Page segmentation data:
==============================

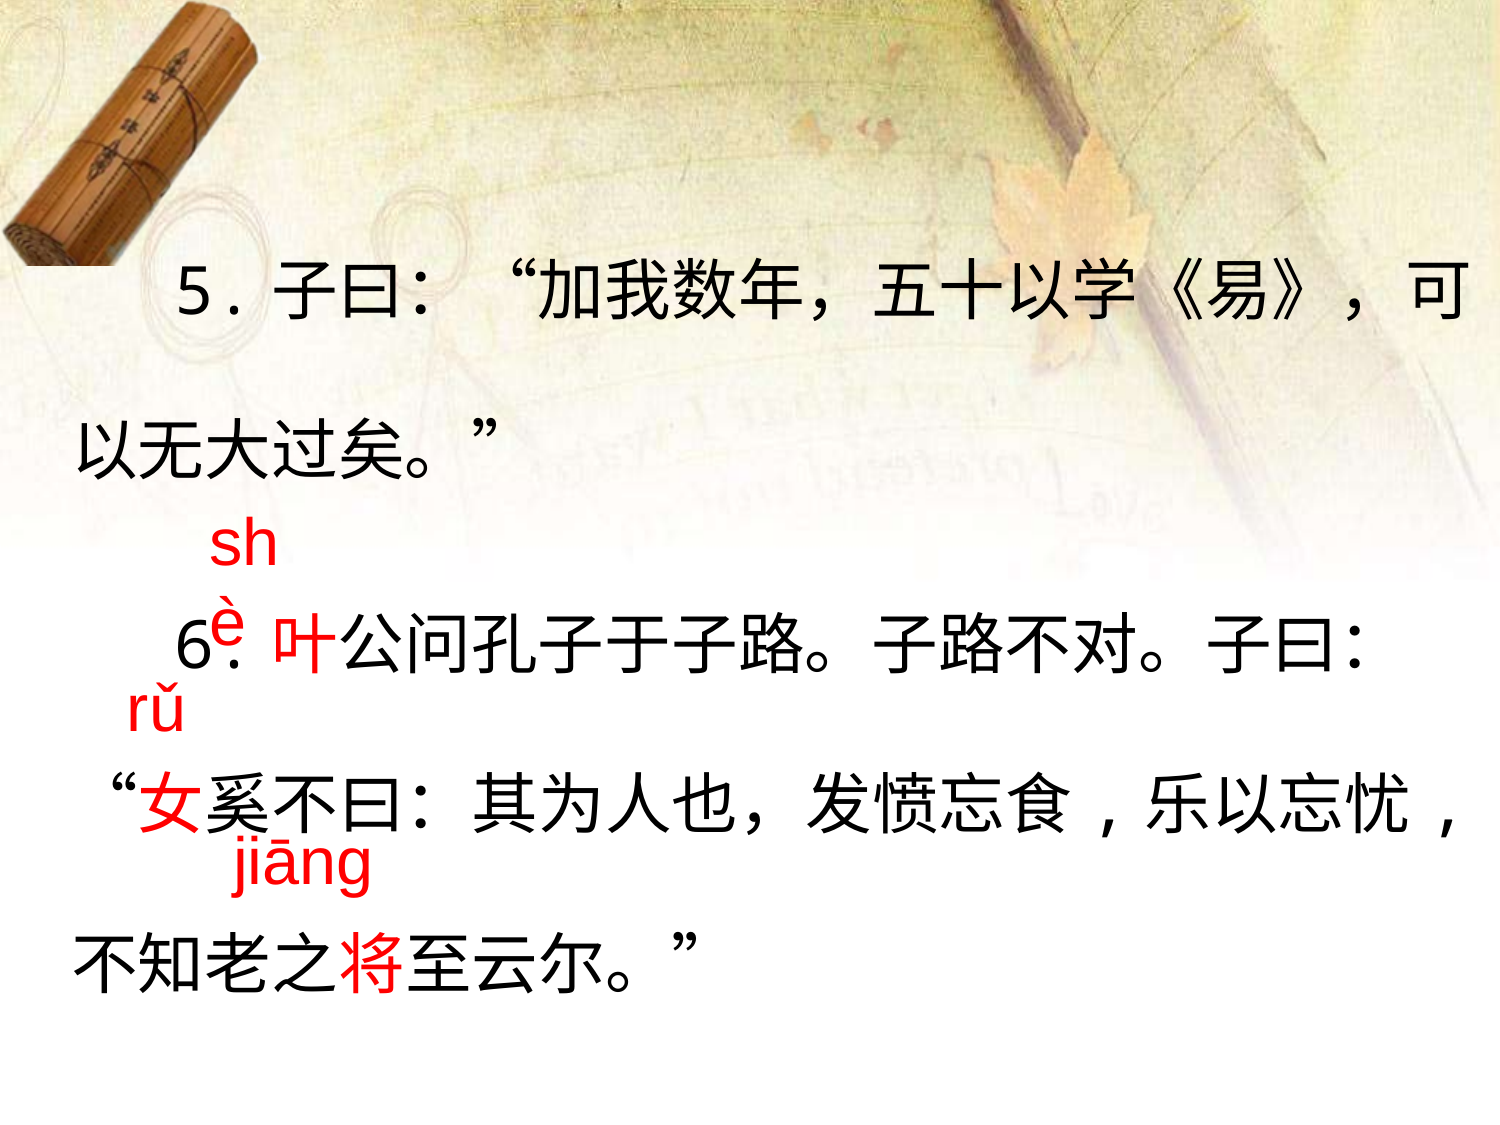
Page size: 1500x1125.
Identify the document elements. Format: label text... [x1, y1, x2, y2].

list 5.子曰：“加我数年，五十以学《易》，可以无大过矣。” 6.叶公问孔子于子路。子路不对。子曰：“女奚不曰：其为人也，发愤忘食,乐以忘忧,不知老之将至云尔。” [0, 160, 1489, 1094]
picture [0, 0, 1500, 1125]
text_box shè [194, 491, 327, 667]
text_box rǔ [112, 656, 244, 752]
text_box jiāng [218, 810, 467, 906]
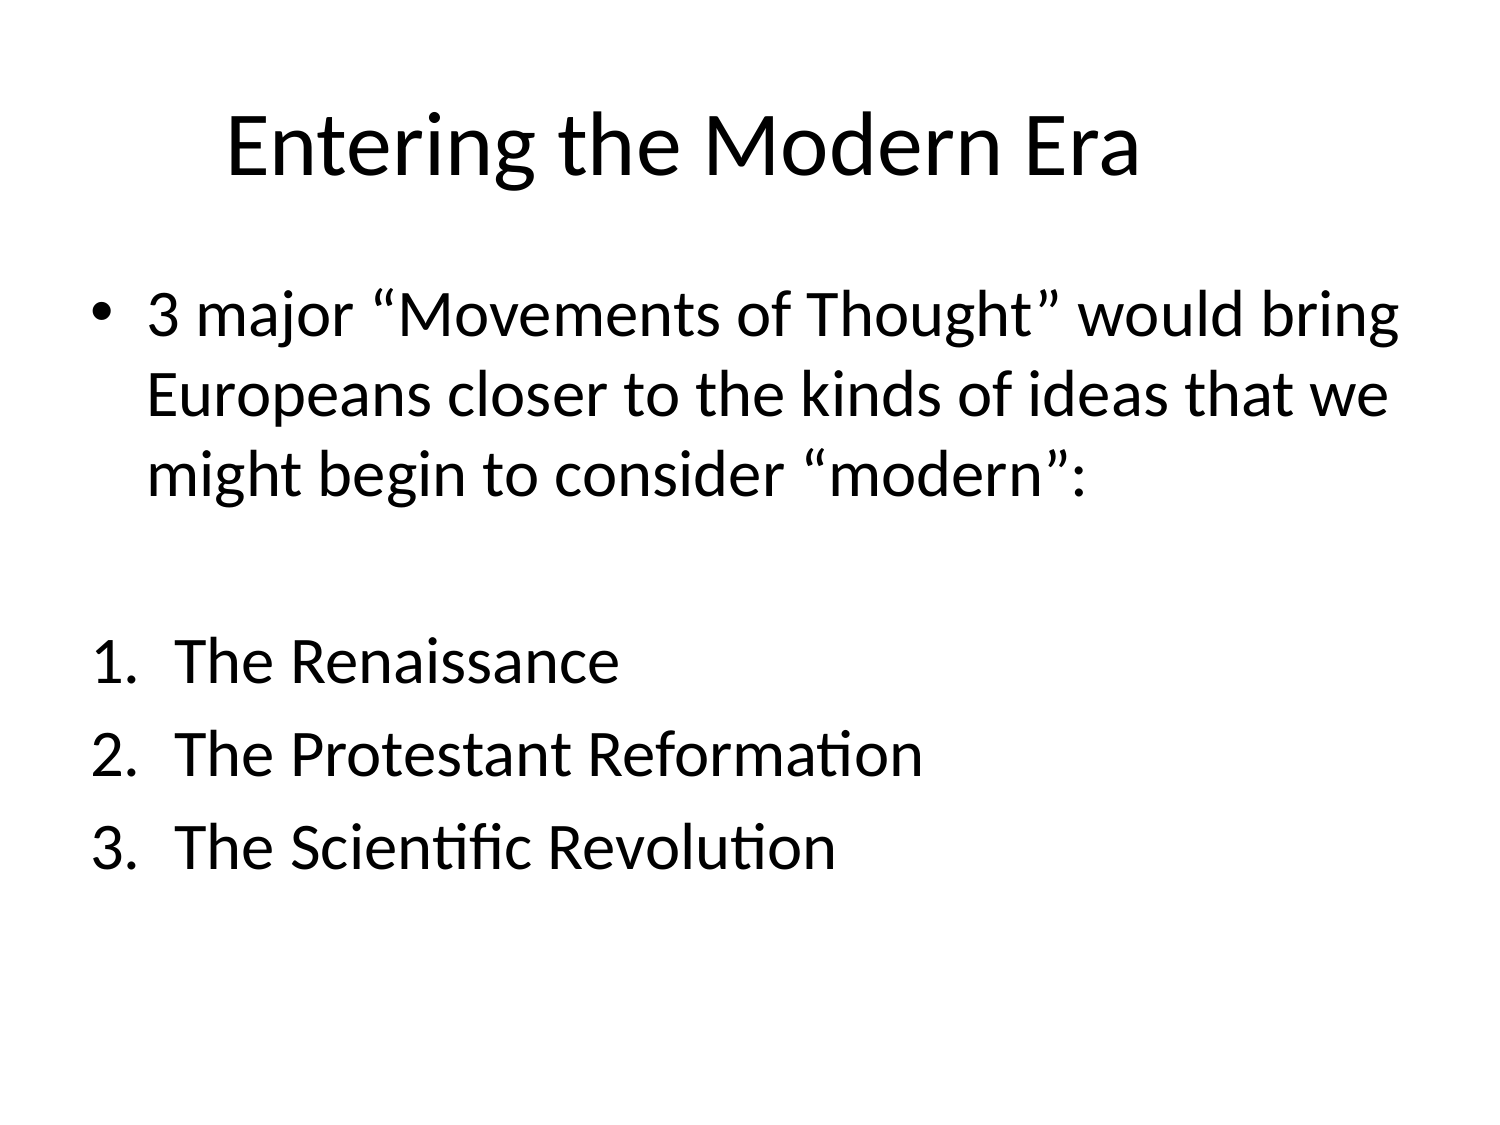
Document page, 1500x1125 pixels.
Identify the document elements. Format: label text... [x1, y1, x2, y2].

list 3 major “Movements of Thought” would bring Europeans closer to the kinds of ideas that we might begin to consider “modern”: The Renaissance The Protestant Reformation The Scientific Revolution [75, 262, 1425, 1083]
title Entering the Modern Era [75, 45, 1425, 233]
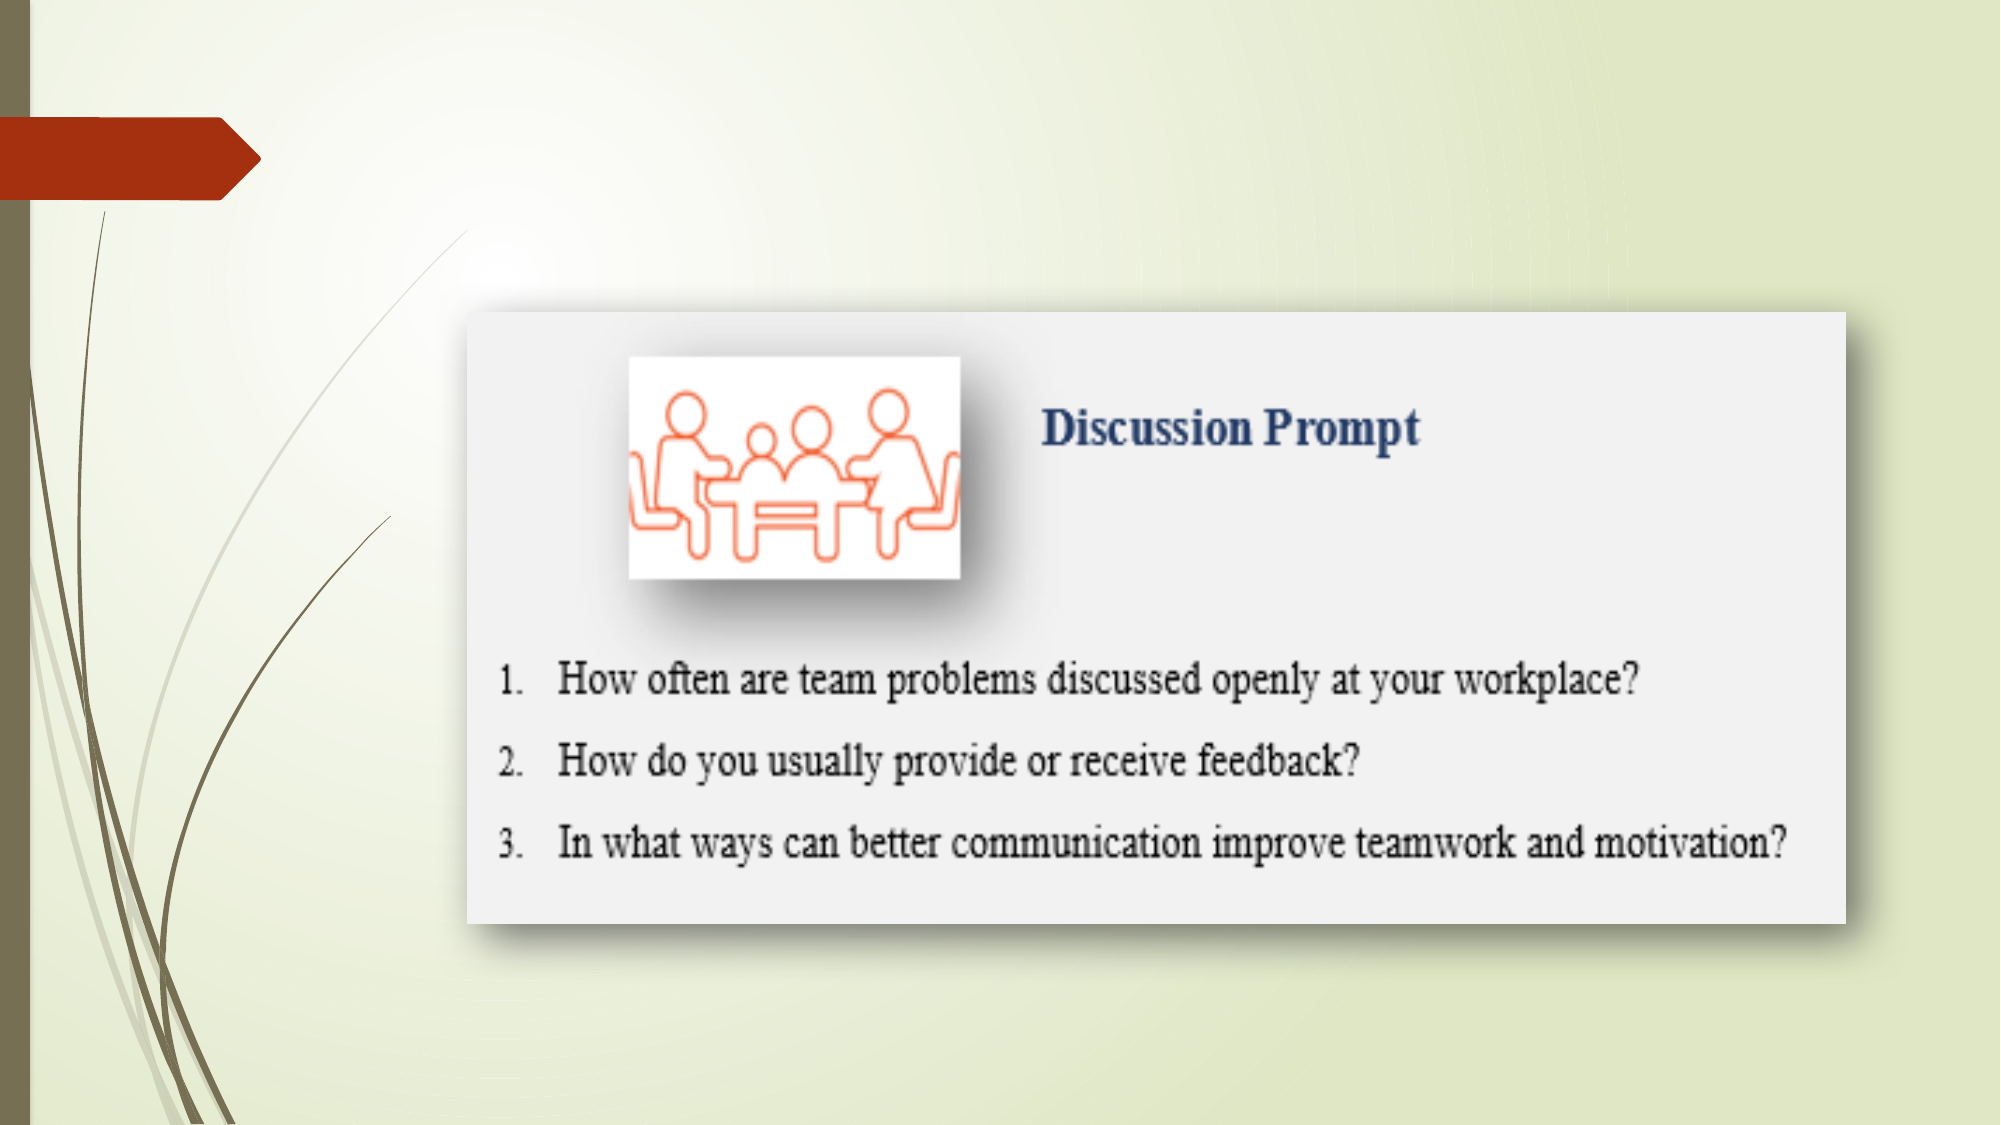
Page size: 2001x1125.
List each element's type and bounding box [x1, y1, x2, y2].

list [466, 312, 1846, 924]
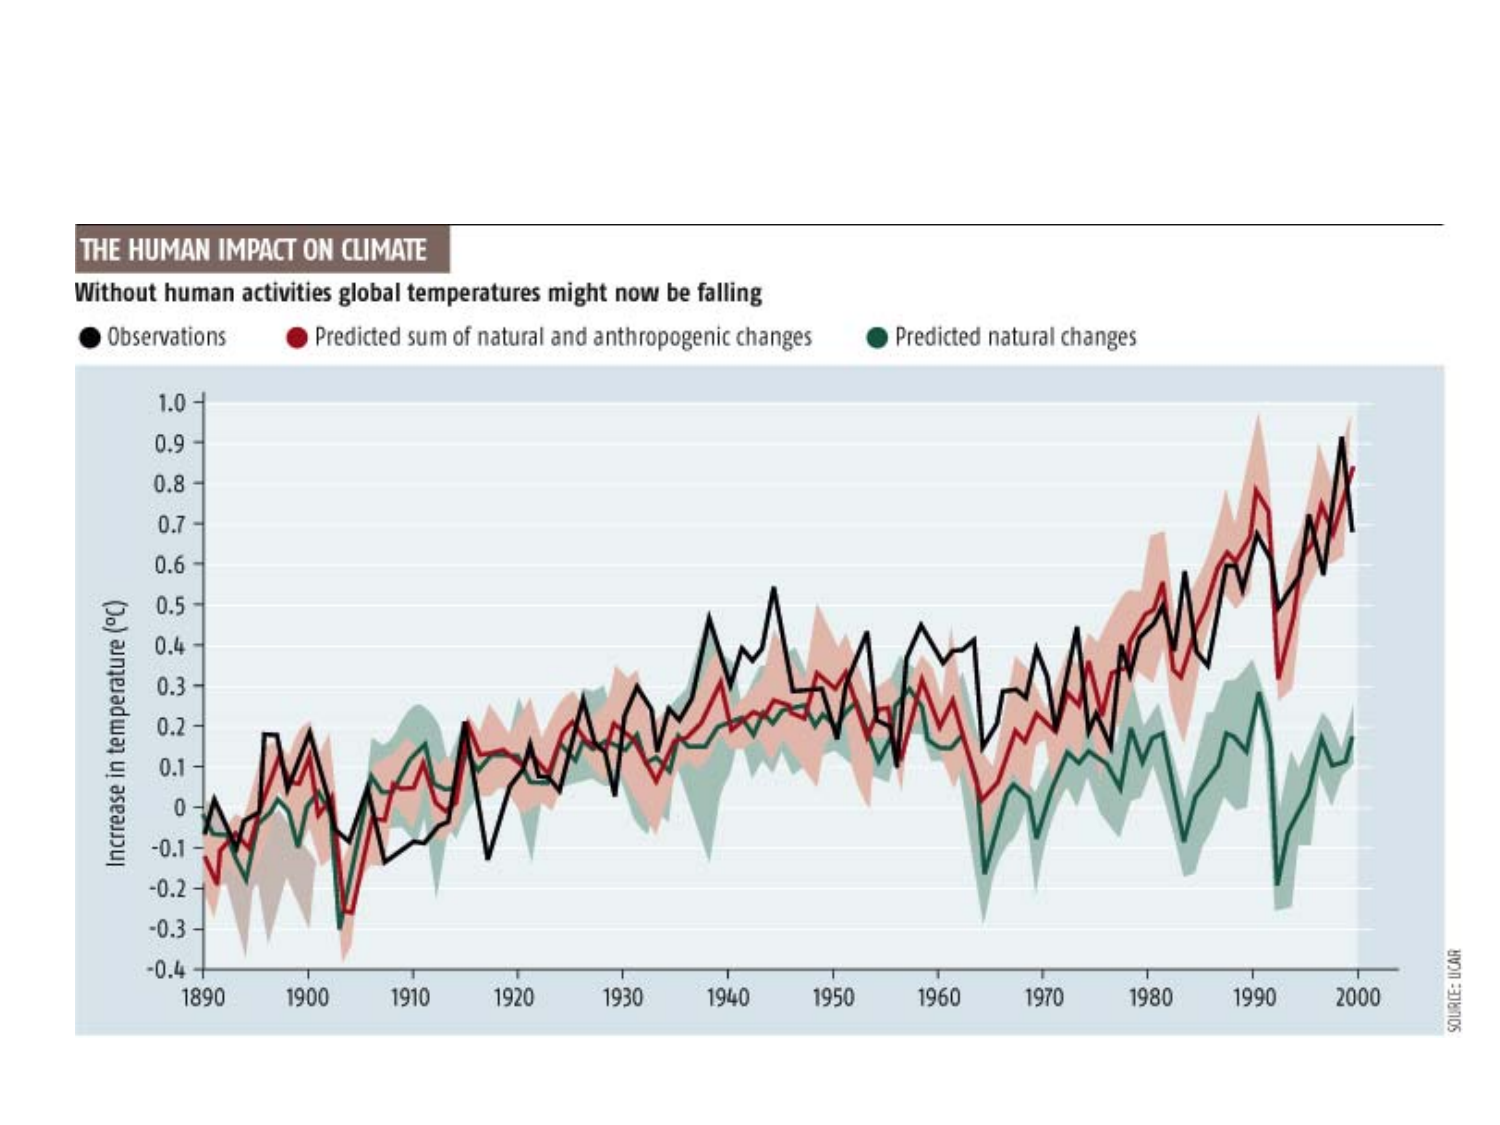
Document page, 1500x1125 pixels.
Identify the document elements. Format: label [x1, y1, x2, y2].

picture [74, 224, 1463, 1039]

==============================

YOUR GOAL:
Copy all lines from the data that hold the word "size".

RESPONSE BELOW:
Page size: 1500x1125.
Page size: 2001x1125.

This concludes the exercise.